#### Try it:
Whenever a line contains the string "development", copy it out of the entries.

[Stored items]
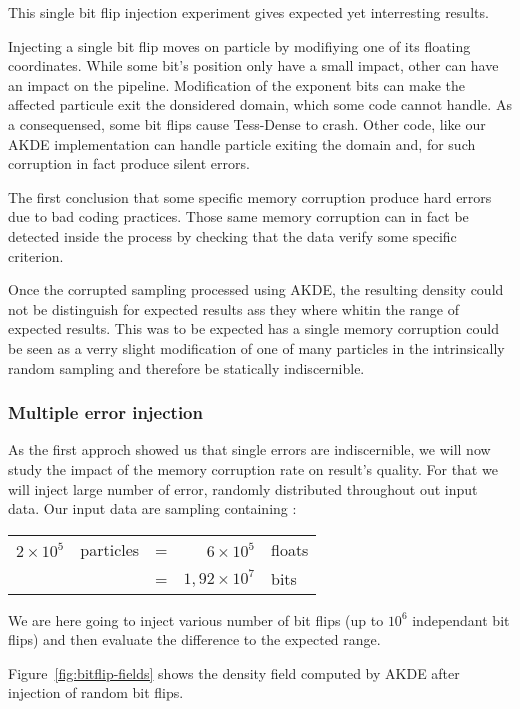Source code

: \documentclass[10pt,a4paper,twoside,twocolumn]{article}
\begin{document}
This single bit flip injection experiment gives expected yet interresting
results.

Injecting a single bit flip moves on particle by modifiying one of its floating
coordinates. While some bit's position only have a small impact, other can have
an impact on the pipeline. Modification of the exponent bits can make the
affected particule exit the donsidered domain, which some code cannot handle.
As a consequensed, some bit flips cause Tess-Dense to crash. Other code, like
our AKDE implementation can handle particle exiting the domain and, for such
corruption in fact produce silent errors.

The first conclusion that some specific memory corruption produce hard errors
due to bad coding practices. Those same memory corruption can in fact be
detected inside the process by checking that the data verify some specific
criterion.

Once the corrupted sampling processed using AKDE, the resulting density could
not be distinguish for expected results ass they where whitin the range of
expected results. This was to be expected has a single memory corruption could
be seen as a verry slight modification of one of many particles in the
intrinsically random sampling and therefore be statically indiscernible.

\subsubsection{Multiple error injection}

As the first approch showed us that single errors are indiscernible, we will now
study the impact of the memory corruption rate on result's quality. For that we
will inject large number of error, randomly distributed throughout out input
data. Our input data are sampling containing :
\begin{table}[!h]
	\centering
	\begin{tabular}{rlcrl}
		$2\times10^5$	& particles	&=	& $6\times10^5$			& floats	\\
									&						&=	& $1,92\times10^7$	& bits
	\end{tabular}
\end{table}
We are here going to inject various number of bit flips (up to $10^6$
independant bit flips) and then evaluate the difference to the expected range.

Figure~\ref{fig:bitflip-fields} shows the density field computed by AKDE after
injection of random bit flips.
\end{document}
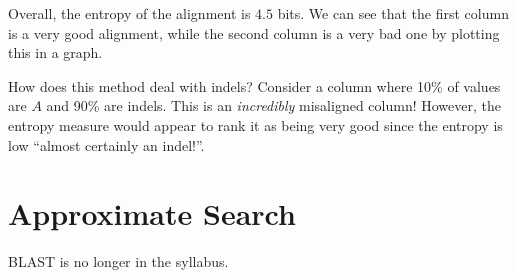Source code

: \documentclass[10pt,\jkfside,a4paper]{article}
\begin{document}
\begin{enumerate}
    Overall, the entropy of the alignment is $4.5$ bits. We can see that the first column is a very good alignment, while the second column is a very bad one by plotting this in a graph.

    \begin{question}[Indels]

        How does this method deal with indels? Consider a column where 10\% of values are $A$ and 90\% are indels. This is an \textit{incredibly} misaligned column! However, the entropy measure would
        appear to rank it as being very good since the entropy is low \ie ``almost certainly an indel!''.

    \end{question}

\end{enumerate}

\section{Approximate Search}

BLAST is no longer in the syllabus.
\end{document}
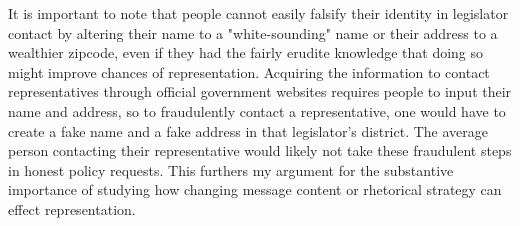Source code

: \documentclass[12pt]{article}
\begin{document}
 It is important to note that people cannot easily falsify their identity in legislator contact by altering their name to a "white-sounding" name or their address to a wealthier zipcode, even if they had the fairly erudite knowledge that doing so might improve chances of representation. Acquiring the information to contact representatives through official government websites requires people to input their name and address, so to fraudulently contact a representative, one would have to create a fake name and a fake address in that legislator's district. The average person contacting their representative would likely not take these fraudulent steps in honest policy requests. This furthers my argument for the substantive importance of studying how changing message content or rhetorical strategy can effect representation.

\end{document}
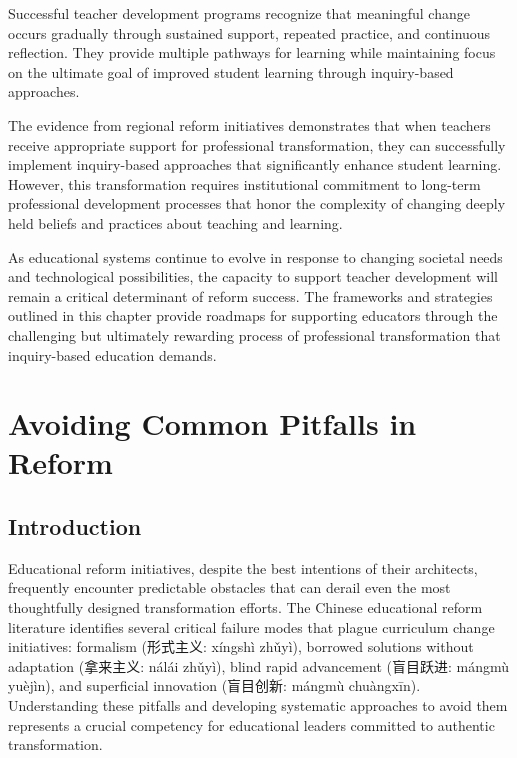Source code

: \documentclass[
  Letterpaper,
]{scrbook}
\begin{document}
Successful teacher development programs recognize that meaningful change
occurs gradually through sustained support, repeated practice, and
continuous reflection. They provide multiple pathways for learning while
maintaining focus on the ultimate goal of improved student learning
through inquiry-based approaches.

The evidence from regional reform initiatives demonstrates that when
teachers receive appropriate support for professional transformation,
they can successfully implement inquiry-based approaches that
significantly enhance student learning. However, this transformation
requires institutional commitment to long-term professional development
processes that honor the complexity of changing deeply held beliefs and
practices about teaching and learning.

As educational systems continue to evolve in response to changing
societal needs and technological possibilities, the capacity to support
teacher development will remain a critical determinant of reform
success. The frameworks and strategies outlined in this chapter provide
roadmaps for supporting educators through the challenging but ultimately
rewarding process of professional transformation that inquiry-based
education demands.


\chapter{Avoiding Common Pitfalls in
Reform}\label{avoiding-common-pitfalls-in-reform}

\section{Introduction}\label{introduction-6}

Educational reform initiatives, despite the best intentions of their
architects, frequently encounter predictable obstacles that can derail
even the most thoughtfully designed transformation efforts. The Chinese
educational reform literature identifies several critical failure modes
that plague curriculum change initiatives: formalism (形式主义: xíngshì
zhǔyì), borrowed solutions without adaptation (拿来主义: nálái zhǔyì),
blind rapid advancement (盲目跃进: mángmù yuèjìn), and superficial
innovation (盲目创新: mángmù chuàngxīn). Understanding these pitfalls
and developing systematic approaches to avoid them represents a crucial
competency for educational leaders committed to authentic
transformation.
\end{document}
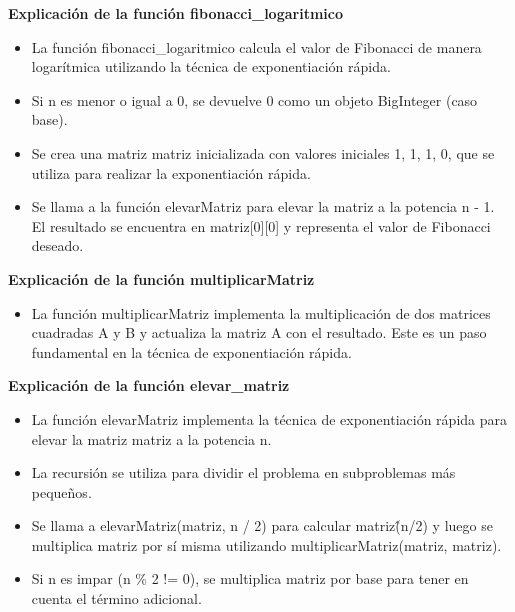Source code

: \documentclass{article}
\begin{document}
            	

            \textbf{Explicación de la función fibonacci\_logaritmico}\par  
            \begin{itemize}
                \item {La función fibonacci\_logaritmico calcula el valor de Fibonacci de manera logarítmica utilizando la técnica de exponentiación rápida.}
                \item {Si n es menor o igual a 0, se devuelve 0 como un objeto BigInteger (caso base).}
                \item {Se crea una matriz matriz inicializada con valores iniciales {{1, 1}, {1, 0}}, que se utiliza para realizar la exponentiación rápida.}
                \item {Se llama a la función elevarMatriz para elevar la matriz a la potencia n - 1. El resultado se encuentra en matriz[0][0] y representa el valor de Fibonacci deseado.}
            \end{itemize}

            \textbf{Explicación de la función multiplicarMatriz}\par  
            \begin{itemize}
                \item {La función multiplicarMatriz implementa la multiplicación de dos matrices cuadradas A y B y actualiza la matriz A con el resultado. Este es un paso fundamental en la técnica de exponentiación rápida.}
            \end{itemize}

            \textbf{Explicación de la función elevar\_matriz}\par  
            \begin{itemize}
                \item {La función elevarMatriz implementa la técnica de exponentiación rápida para elevar la matriz matriz a la potencia n.}
                \item {La recursión se utiliza para dividir el problema en subproblemas más pequeños.}
                \item {Se llama a elevarMatriz(matriz, n \// 2) para calcular matriz\^(n\//2) y luego se multiplica matriz por sí misma utilizando multiplicarMatriz(matriz, matriz).}
                \item {Si n es impar (n \% 2 != 0), se multiplica matriz por base para tener en cuenta el término adicional.}
            \end{itemize}
        
\end{document}
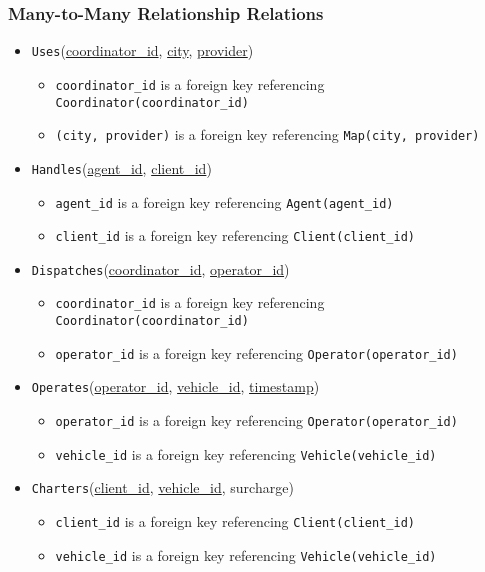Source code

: \documentclass[12pt]{article}
\begin{document}
\subsubsection{Many-to-Many Relationship Relations}
\begin{itemize}
    \item \texttt{Uses}(\underline{coordinator\_id}, \underline{city}, \underline{provider})
    \begin{itemize}
        \item \texttt{coordinator\_id} is a foreign key referencing \texttt{Coordinator(coordinator\_id)}
        \item \texttt{(city, provider)} is a foreign key referencing \texttt{Map(city, provider)}
    \end{itemize}
    
    \item \texttt{Handles}(\underline{agent\_id}, \underline{client\_id})
    \begin{itemize}
        \item \texttt{agent\_id} is a foreign key referencing \texttt{Agent(agent\_id)}
        \item \texttt{client\_id} is a foreign key referencing \texttt{Client(client\_id)}
    \end{itemize}
    
    \item \texttt{Dispatches}(\underline{coordinator\_id}, \underline{operator\_id})
    \begin{itemize}
        \item \texttt{coordinator\_id} is a foreign key referencing \texttt{Coordinator(coordinator\_id)}
        \item \texttt{operator\_id} is a foreign key referencing \texttt{Operator(operator\_id)}
    \end{itemize}
    
    \item \texttt{Operates}(\underline{operator\_id}, \underline{vehicle\_id}, \underline{timestamp})
    \begin{itemize}
        \item \texttt{operator\_id} is a foreign key referencing \texttt{Operator(operator\_id)}
        \item \texttt{vehicle\_id} is a foreign key referencing \texttt{Vehicle(vehicle\_id)}
    \end{itemize}
    
    \item \texttt{Charters}(\underline{client\_id}, \underline{vehicle\_id}, surcharge)
    \begin{itemize}
        \item \texttt{client\_id} is a foreign key referencing \texttt{Client(client\_id)}
        \item \texttt{vehicle\_id} is a foreign key referencing \texttt{Vehicle(vehicle\_id)}
    \end{itemize}
    

\end{itemize}
\end{document}
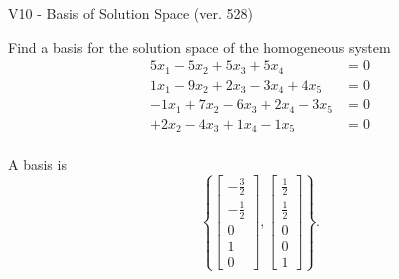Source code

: \begin{exercise}
  \begin{exerciseTitle}V10 - Basis of Solution Space (ver. 528)\end{exerciseTitle}
  \begin{exerciseStatement}
    Find a basis for the solution space of the homogeneous system 
\begin{align*}
 5 x_ 1 -5 x_ 2 + 5 x_ 3 + 5 x_ 4 &= 0  \\ 
  1 x_ 1 -9 x_ 2 + 2 x_ 3 -3 x_ 4 + 4 x_ 5 &= 0  \\ 
  -1 x_ 1 + 7 x_ 2 -6 x_ 3 + 2 x_ 4 -3 x_ 5 &= 0  \\ 
  + 2 x_ 2 -4 x_ 3 + 1 x_ 4 -1 x_ 5 &= 0  \\ 
 \end{align*}


 
  \end{exerciseStatement}

  \begin{exerciseAnswer}
   A basis is   
\[\left\{\left[\begin{array}{c}
-\frac{3}{2} \\
-\frac{1}{2} \\
0 \\
1 \\
0
\end{array}\right] , \left[\begin{array}{c}
\frac{1}{2} \\
\frac{1}{2} \\
0 \\
0 \\
1
\end{array}\right]\right\}.\]

  


  \end{exerciseAnswer}
\end{exercise}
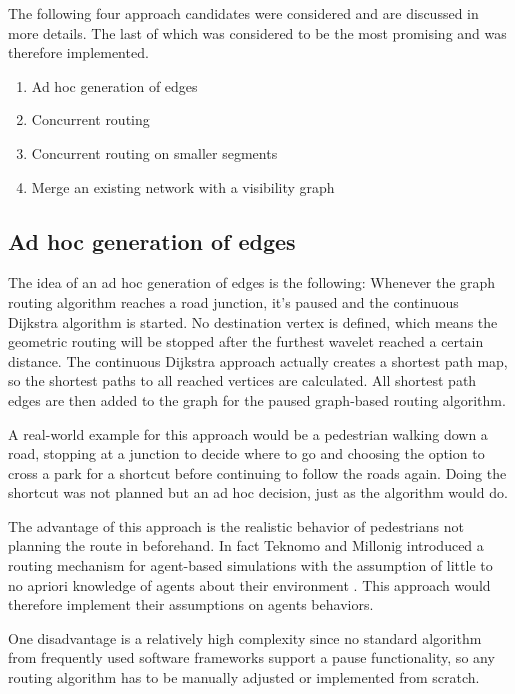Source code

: 	The following four approach candidates were considered and are discussed in more details.
	The last of which was considered to be the most promising and was therefore implemented.
	\begin{enumerate}
		\item Ad hoc generation of edges
		\item Concurrent routing
		\item Concurrent routing on smaller segments
		\item Merge an existing network with a visibility graph
	\end{enumerate}
	
	\subsection{Ad hoc generation of edges}
	
		The idea of an ad hoc generation of edges is the following:
		Whenever the graph routing algorithm reaches a road junction, it's paused and the continuous Dijkstra algorithm is started.
		No destination vertex is defined, which means the geometric routing will be stopped after the furthest wavelet reached a certain distance.
		The continuous Dijkstra approach actually creates a shortest path map, so the shortest paths to all reached vertices are calculated.
		All shortest path edges are then added to the graph for the paused graph-based routing algorithm.
		
		A real-world example for this approach would be a pedestrian walking down a road, stopping at a junction to decide where to go and choosing the option to cross a park for a shortcut before continuing to follow the roads again.
		Doing the shortcut was not planned but an ad hoc decision, just as the algorithm would do.
		
		The advantage of this approach is the realistic behavior of pedestrians not planning the route in beforehand.
		In fact Teknomo and Millonig introduced a routing mechanism for agent-based simulations with the assumption of little to no apriori knowledge of agents about their environment \cite{teknomo-millonig-routing}.
		This approach would therefore implement their assumptions on agents behaviors.
		
		One disadvantage is a relatively high complexity since no standard algorithm from frequently used software frameworks support a pause functionality, so any routing algorithm has to be manually adjusted or implemented from scratch.
		
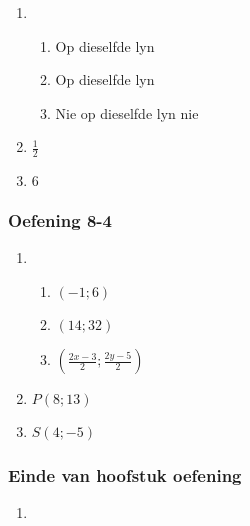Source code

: {\begin{multicols}{3}
\begin{enumerate}[noitemsep, label=\textbf{\arabic*}. ]
\item %
\begin{enumerate}[noitemsep, label=\textbf{(\alph*)} ]
\item Op dieselfde lyn%
\item Op dieselfde lyn%
\item Nie op dieselfde lyn nie %
\end{enumerate}
\item $\frac{1}{2}$%
\item $6$%
\end{enumerate}
\subsubsection*{Oefening 8-4} %
\begin{enumerate}[noitemsep, label=\textbf{\arabic*}. ]
\item %
  \begin{enumerate}[noitemsep, label=\textbf{(\alph*)} ]
\item $(-1 ; 6)$%
\item $(14 ; 32)$%
\item $(\frac{2x - 3}{2} ; \frac{2y - 5}{2})$%
\end{enumerate}

\item $P(8 ; 13)$%
\item $S(4 ; -5)$%

\end{enumerate}
\subsubsection*{Einde van hoofstuk oefening} %

\begin{enumerate}[noitemsep, label=\textbf{\arabic*}. ] 
\item %


\end{enumerate}
\end{multicols}}

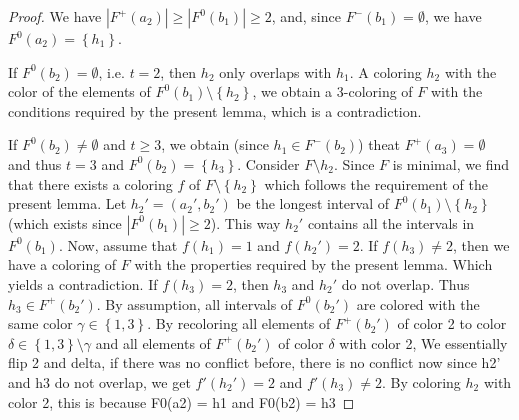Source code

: \documentclass[12pt]{article}
\theoremstyle{definition}
\begin{document}
\begin{proof}
        We have $\left|F^{+}\left(a_{2}\right)\right| \geq
        \left|F^{0}\left(b_1\right)\right| \geq 2$,
        and, since $F^{-}\left(b_1\right) = \emptyset$,
        we have $F^{0}\left(a_2\right)
        = \left\{h_1\right\}$.
        
        If $F^{0}\left(b_2\right) = \emptyset$,
        i.e. $t=2$, then $h_2$
        only overlaps with $h_1$.
        A coloring $h_2$ with the color
        of the elements of $F^{0}\left(b_1\right)
        \setminus \left\{h_2\right\}$,
        we obtain a 3-coloring of $F$ with
        the conditions required by
        the present lemma, which is a
        contradiction.
        
        If $F^{0}\left(b_2\right) \neq \emptyset$
        and $t \geq 3$,
        we obtain (since $h_1 \in
        F^{-}\left(b_2\right)$)
        theat $F^{+}\left(a_3\right)=\emptyset$ 
        and thus $t=3$
        and $F^{0}\left(b_2\right) = \left\{h_3\right\}$.
        Consider $F \setminus h_2$.
        Since $F$ is minimal,
        we find that there exists
        a coloring $f$ of $F \setminus \left\{h_2\right\}$
        which follows the requirement
        of the present lemma.
        Let $h_2' = \left(a_2', b_2'\right)$
        be the longest interval of 
        $F^{0}\left(b_1\right) \setminus \left\{h_2\right\}$
        (which exists since $\left|F^{0}\left(b_1\right)\right|
        \geq 2$). This way
        $h_2'$ contains all
        the intervals in
        $F^{0}\left(b_1\right)$.
        Now, assume that $f\left(h_1\right) = 1$
        and $f\left(h_2'\right) = 2$.
        If $f\left(h_3\right)\neq 2$,
        then we have a coloring 
        of $F$ with the properties
        required by the present lemma.
        Which yields a contradiction.
        If $f\left(h_3\right) = 2$,
        then $h_3$ and $h_2'$
        do not overlap. Thus $h_3 \in F^{+}\left(b_2'\right)$.
        By assumption, all intervals
        of $F^{0}\left(b_2'\right)$ 
        are colored with the same color
        $\gamma \in \left\{1,3\right\}$.
        By recoloring all elements
        of $F^{+}\left(b_2'\right)$
        of color 2 to color 
        $\delta \in \left\{1,3\right\}
        \setminus \gamma$
        and all elements of $F^{+}\left(b_2'\right)$ 
        of color $\delta$ with color 2,
        {We essentially flip 2 and delta,
        if there was no conflict
        before, there is no conflict
        now} 
        {since h2' and h3 do not
        overlap}, we get
        $f'\left(h_2'\right)=2$ and
        $f'\left(h_3\right) \neq 2$.
        By coloring $h_2$ with
        color 2, 
        {this is because F0(a2)
        = {h1} and
        F0(b2) = {h3}}
    \end{proof}
    
\end{document}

#### Task answer:
Successful teacher development programs recognize that meaningful change
requires institutional commitment to long-term professional development
teacher development will remain a critical determinant of reform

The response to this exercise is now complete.